Comment comptabiliser les contributions volontaires en nature d’un fonds de dotation ?

Le bénévolat, le mécénat de compétences ou la mise à disposition gratuite de locaux représentent souvent une part substantielle de la valeur créée par un fonds de dotation — sans pour autant transiter par sa trésorerie. Leur traitement comptable répond à des règles précises, distinctes de celles applicables aux ressources financières classiques.

Une double nature : ni ressource juridique, ni absence comptable

C’est un point de nuance technique important, déjà évoqué dans notre article sur les ressources autorisées : au sens strict de l’article 140 de la LME, les contributions volontaires en nature ne constituent pas une ressource au sens juridique du terme, puisqu’elles n’entrent dans aucune des catégories limitativement énumérées par la loi (revenus de la dotation, produits d’activité, rétributions pour service rendu, dons issus de la générosité du public).

Mais sur le plan comptable, la situation est différente : ces contributions doivent être valorisées et comptabilisées, conformément aux règles du référentiel ANC applicable aux organismes sans but lucratif.

Qu’entend-on par contribution volontaire en nature ?

Une contribution volontaire en nature est l’acte par lequel une personne physique ou morale apporte à titre gratuit à une entité :

  • un travail : bénévolat, mise à disposition de personnel ;
  • des biens : dons en nature redistribués ou consommés en l’état ;
  • des services : mise à disposition de locaux, prestations de services gratuites, etc.

Le mécénat de compétences : une forme particulière de contribution

Le mécénat de compétences constitue une forme spécifique de contribution volontaire en nature. Il consiste en un transfert de compétences d’une entreprise au profit d’un organisme à but non lucratif, par l’intermédiaire de salariés intervenant sur leur temps de travail.

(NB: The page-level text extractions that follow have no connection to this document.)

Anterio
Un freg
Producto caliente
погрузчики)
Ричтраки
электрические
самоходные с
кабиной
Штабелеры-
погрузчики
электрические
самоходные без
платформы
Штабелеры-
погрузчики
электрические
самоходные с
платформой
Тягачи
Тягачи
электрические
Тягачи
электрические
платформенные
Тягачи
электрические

Il peut prendre deux formes :

  • une prestation de services, l’entreprise réalisant directement une mission pour le compte du fonds ;
  • une mise à disposition de personnel, le salarié intervenant directement au sein du fonds tout en restant rémunéré par son employeur.

Le traitement comptable : une comptabilisation « au pied » du compte de résultat

Les contributions volontaires en nature doivent être comptabilisées au pied du compte de résultat, conformément aux articles 211-2 et 211-3 du règlement ANC n° 2018-06. Cette présentation spécifique permet de distinguer clairement :

  • le résultat « classique » du fonds, issu de ses ressources financières au sens strict ;
  • la valorisation des contributions en nature, présentée séparément, sans se confondre avec les produits et charges monétaires de l’exercice.

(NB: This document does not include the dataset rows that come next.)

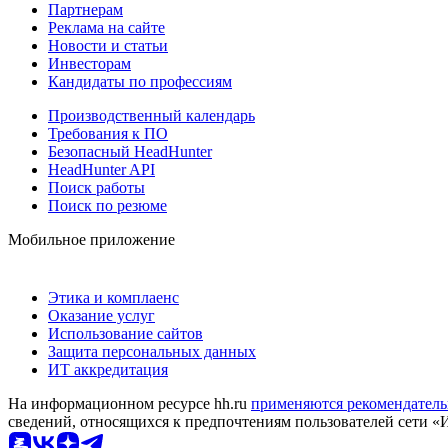
Партнерам
Реклама на сайте
Новости и статьи
Инвесторам
Кандидаты по профессиям
Производственный календарь
Требования к ПО
Безопасный HeadHunter
HeadHunter API
Поиск работы
Поиск по резюме
Мобильное приложение
Этика и комплаенс
Оказание услуг
Использование сайтов
Защита персональных данных
ИТ аккредитация
На информационном ресурсе hh.ru
применяются рекомендатель
сведений, относящихся к предпочтениям пользователей сети «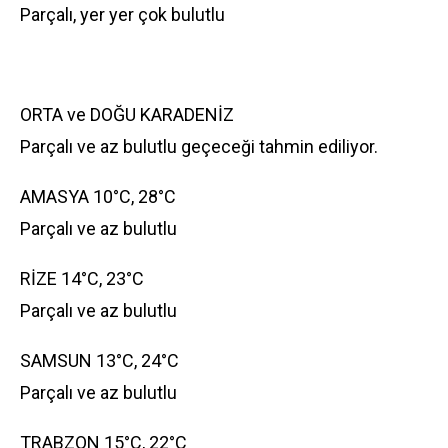
Parçalı, yer yer çok bulutlu
ORTA ve DOĞU KARADENİZ
Parçalı ve az bulutlu geçeceği tahmin ediliyor.
AMASYA 10°C, 28°C
Parçalı ve az bulutlu
RİZE 14°C, 23°C
Parçalı ve az bulutlu
SAMSUN 13°C, 24°C
Parçalı ve az bulutlu
TRABZON 15°C, 22°C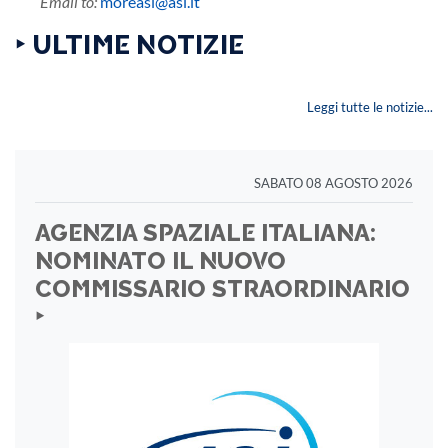
Email to:
moreasi@asi.it
‣ ULTIME NOTIZIE
Leggi tutte le notizie...
SABATO 08 AGOSTO 2026
AGENZIA SPAZIALE ITALIANA:
NOMINATO IL NUOVO
COMMISSARIO STRAORDINARIO
‣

Cette technique comptable répond à un objectif de lisibilité : elle évite qu’une contribution en nature, par construction non monétaire, ne vienne artificiellement gonfler ou fausser la lecture du résultat financier du fonds, tout en assurant que sa valeur économique réelle soit visible et tracée.

L’information à faire figurer dans l’annexe

Au-delà de la comptabilisation au pied du compte de résultat, l’annexe des comptes annuels doit également comporter des informations relatives aux contributions volontaires en nature dont le fonds a bénéficié, conformément à l’article 431-10 du règlement ANC n° 2018-06. Cette information complémentaire permet de qualifier et de quantifier la nature des contributions reçues (bénévolat, mécénat de compétences, mise à disposition de biens), au-delà du seul montant global valorisé.

Pourquoi cette valorisation comptable a son importance

Au-delà de l’exigence réglementaire, la valorisation des contributions volontaires en nature permet de donner une image fidèle et complète de la réalité économique du fonds. Un fonds s’appuyant fortement sur le bénévolat ou le mécénat de compétences, sans en rendre compte comptablement, présenterait des comptes sous-évaluant sa capacité d’action réelle — un biais préjudiciable tant pour la communication auprès des donateurs que pour le pilotage interne du fonds.

Mettez en place une valorisation rigoureuse de vos contributions en nature

La détermination de la méthode de valorisation (taux horaire de référence pour le bénévolat, valeur de marché pour une mise à disposition de locaux, etc.) suppose une méthodologie cohérente, appliquée de façon constante d’un exercice à l’autre. Notre cabinet vous accompagne dans la définition de cette méthodologie et dans son application comptable conforme au référentiel ANC.

Sources : articles 211-1, 211-2, 211-3 et 431-10 du règlement ANC n° 2018-06 du 5 décembre 2018 relatif aux comptes annuels des personnes morales de droit privé à but non lucratif.